→ Text excerpt:
╭──

Another thing to note with the USD/CAD, also known as the loonie, is that since the countries these currencies belong to are so close to each other and are each other’s important trading partners, they have one of the highest market participation in the world of forex. This makes USD/CAD a good candidate to trade due to both being affected by an external catalyst while having intrinsic volatility. To trade USD/CAD, it is best to be aware of the news regarding brent oil and crude oil, as well as updates on oil-producing countries.
AUD/USD is the next commodity pair that is important to take note of. The “Aussie” or the AUD/USD is the world’s sixth most traded currency pair for a good reason. Australia is one of the world’s top iron ore and coal exporters. Additionally, AUD is associated with CAD because of its partnerships and because of each country’s exportation capabilities.
Much like the CAD, the AUD is affected by commodity prices. If you intend on going long or short on any AUD currency pair, it is best to keep track of the prices of their main imports.
We would like to mention the next currency pair is the “Fiber” or the EUR/USD. This forex pair is one of the most traded assets in the world simply because of how significant these countries are due to their imports, exports, and GBP.
The EUR represents the Euro for the European Union, and despite not being adopted by every member of the EU, this currency is still being used by 19 out of the 28 countries. These countries include Spain, Austria, Belgium, Slovenia, Slovakia, Cyprus, Slovakia, Estonia, France, Portugal, the Netherlands, Finland, Greece, Germany, Malta, Ireland, Italy, Luxembourg, Latvia, and Lithuania.
The catalyst for the volatility of this pair usually changes in political and monetary policies. Specifically, when either currency’s country executes quantitative easing or other market activities that strengthen their currency.
The fourth currency is the “Cable” or the GBP/USD. The GBP stands for the Great British Pound and is used in the United Kingdom, South Georgia, South Sandwich Islands, British Antarctic Territory, Isle of Man, Jersey, Guernsey, Gibraltar, and Tristan da Cunha. The United Kingdom has opted to use the GBP rather than the Euro despite being part of the European Union until 2016.
The GBP is also the third most traded currency in forex, with the USD and the EUR in the first and second place, respectively. In the past 20 years, there have only been two market-moving events that significantly affected the GBP’s value.

╰──

→ Material provided:
╭──

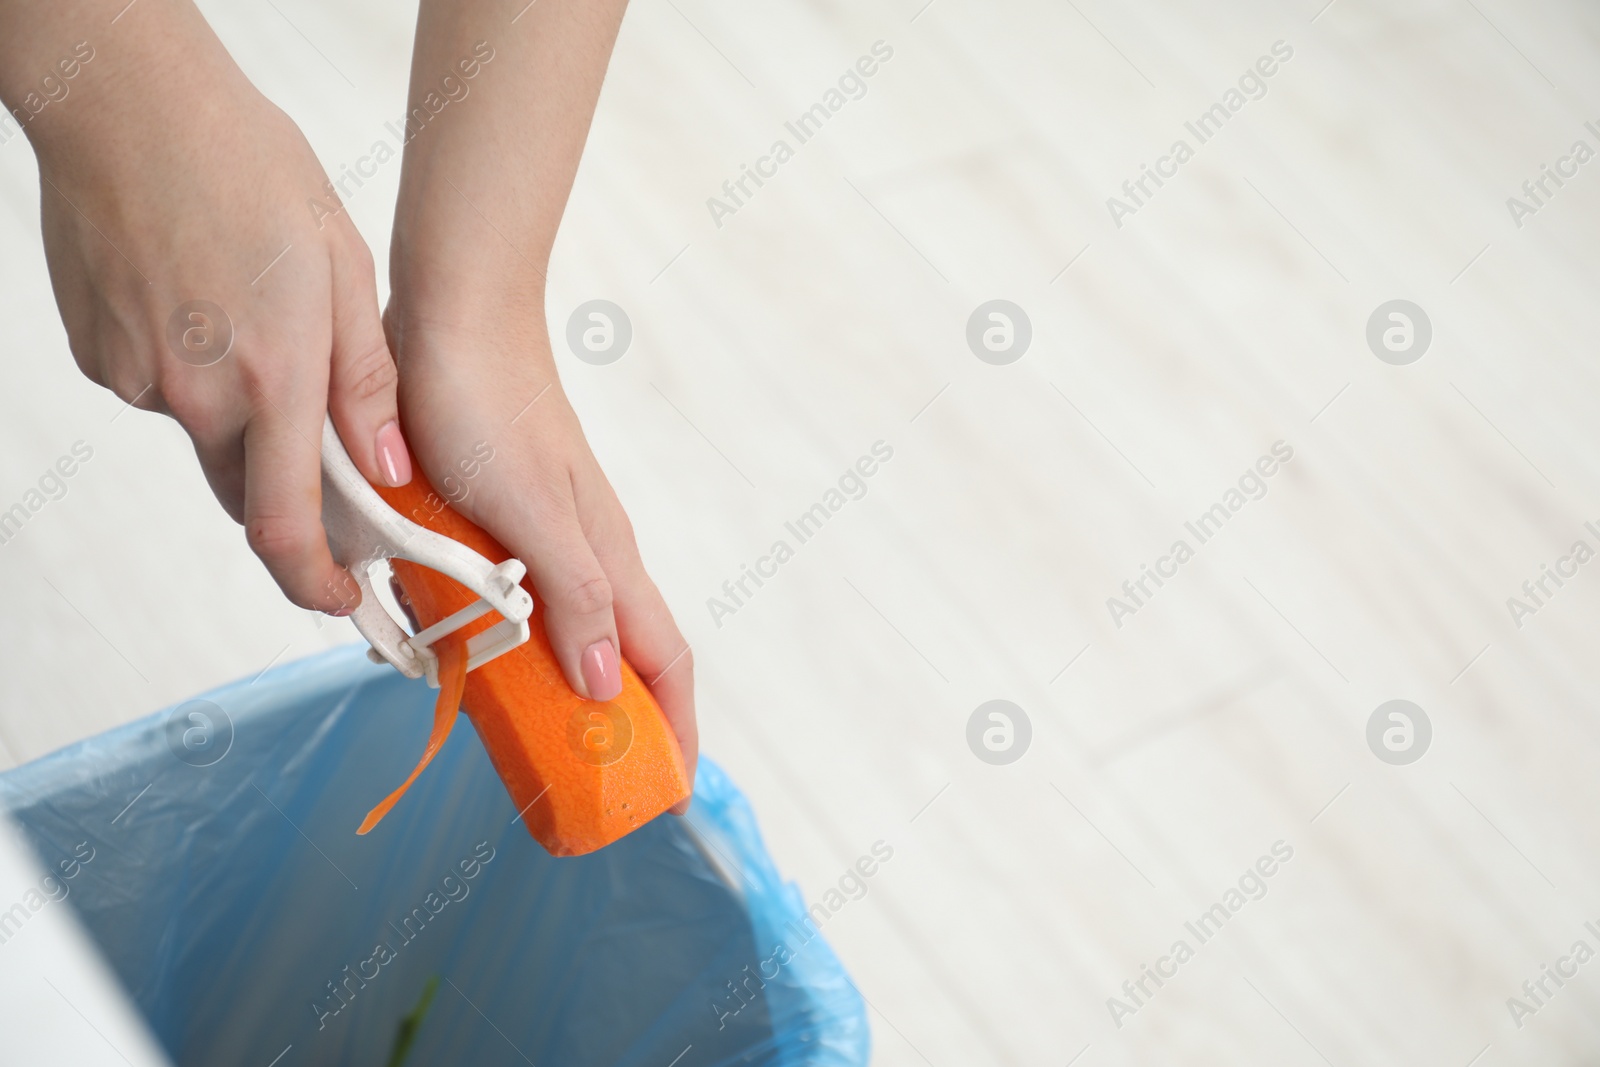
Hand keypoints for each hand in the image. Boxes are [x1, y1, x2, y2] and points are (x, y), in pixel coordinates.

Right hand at [25, 10, 409, 612]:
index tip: (345, 602)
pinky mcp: (99, 358)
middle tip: (323, 450)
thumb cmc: (249, 172)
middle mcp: (196, 397)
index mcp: (272, 381)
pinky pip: (164, 396)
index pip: (289, 531)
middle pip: (251, 494)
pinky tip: (209, 309)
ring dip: (244, 420)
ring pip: (208, 439)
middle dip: (293, 495)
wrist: (129, 106)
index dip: (318, 586)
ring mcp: (137, 380)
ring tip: (259, 327)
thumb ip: (368, 384)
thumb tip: (390, 471)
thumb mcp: (343, 271)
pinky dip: (197, 377)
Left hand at [383, 307, 697, 807]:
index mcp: (607, 558)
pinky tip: (475, 659)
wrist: (452, 316)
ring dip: (568, 691)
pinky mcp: (505, 521)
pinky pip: (524, 602)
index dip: (675, 730)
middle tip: (596, 787)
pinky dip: (515, 647)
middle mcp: (588, 553)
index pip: (661, 662)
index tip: (670, 793)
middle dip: (625, 726)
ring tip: (538, 744)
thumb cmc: (488, 407)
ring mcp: (549, 537)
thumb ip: (575, 596)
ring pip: (574, 631)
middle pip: (625, 656)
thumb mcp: (533, 513)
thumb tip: (612, 689)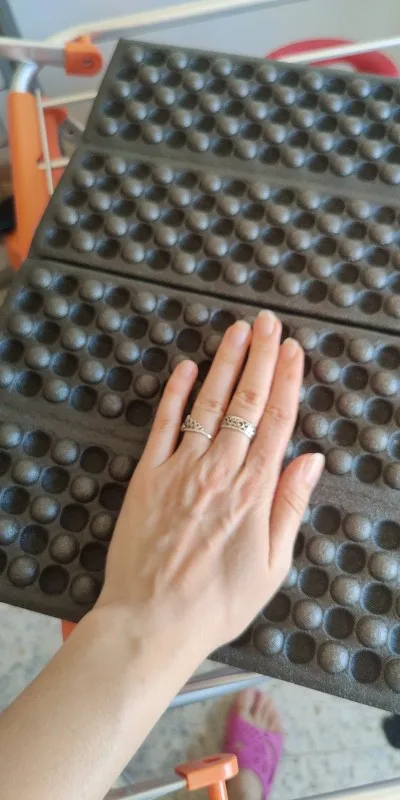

╰──

→ Work required: Pick up the text on major forex currency pairs after its last sentence and continue it in the same style.

→ Task output:
The first of these events was the Great Recession that happened in 2007 and 2008, where investors sold their pounds for dollars at the rate of £1.40 per USD. Although prices rebounded since that point, another crash happened during the Brexit issue in 2016 when Britain chose to leave the European Union after 47 years. GBP dropped more than 20% since the decision due to investors choosing more stable currencies to trade and invest in.
USD/JPY is another currency pair that makes it to the list of the best currency pairs to trade. As the official currency of Japan, the Japanese Yen has been used since the late 19th century as a way to modernize their country. This currency has been fluctuating a lot through the years for reasons such as World War II and the 1973 oil crisis but has since then become valuable as a stable asset.
Investors and economists consider the Yen to be the fourth reserve currency because of Japanese economic policies. Due to their policies, the Yen was being actively stabilized and monitored for the benefit of the country and the global economy.
With how active the Japanese economic managers are, they try to manually control the Yen’s price relative to other currencies to keep daily price changes under control. Unlike most currencies, the Japanese Yen’s value is low, but this incentivizes a better and more competitive export market. Together with the CHF, which we will be talking about below, they are considered to be safe-haven currencies due to low volatility during market turmoil.
Lastly, we have the USD/CHF or the USD against the Swiss Franc. As the official currency of Switzerland, CHF is used by investors and hedge fund managers as a safe-haven asset in times of market volatility and uncertainty. Although Switzerland’s economic policies do not affect investors that much, their currency is usually unaffected as well by policies from other countries.
This creates a contrast in prices between pairs. If bearish news were to hit the US dollar, usually, CHF rises in value. Alternatively, CHF will lose some of its value for bullish dollar updates.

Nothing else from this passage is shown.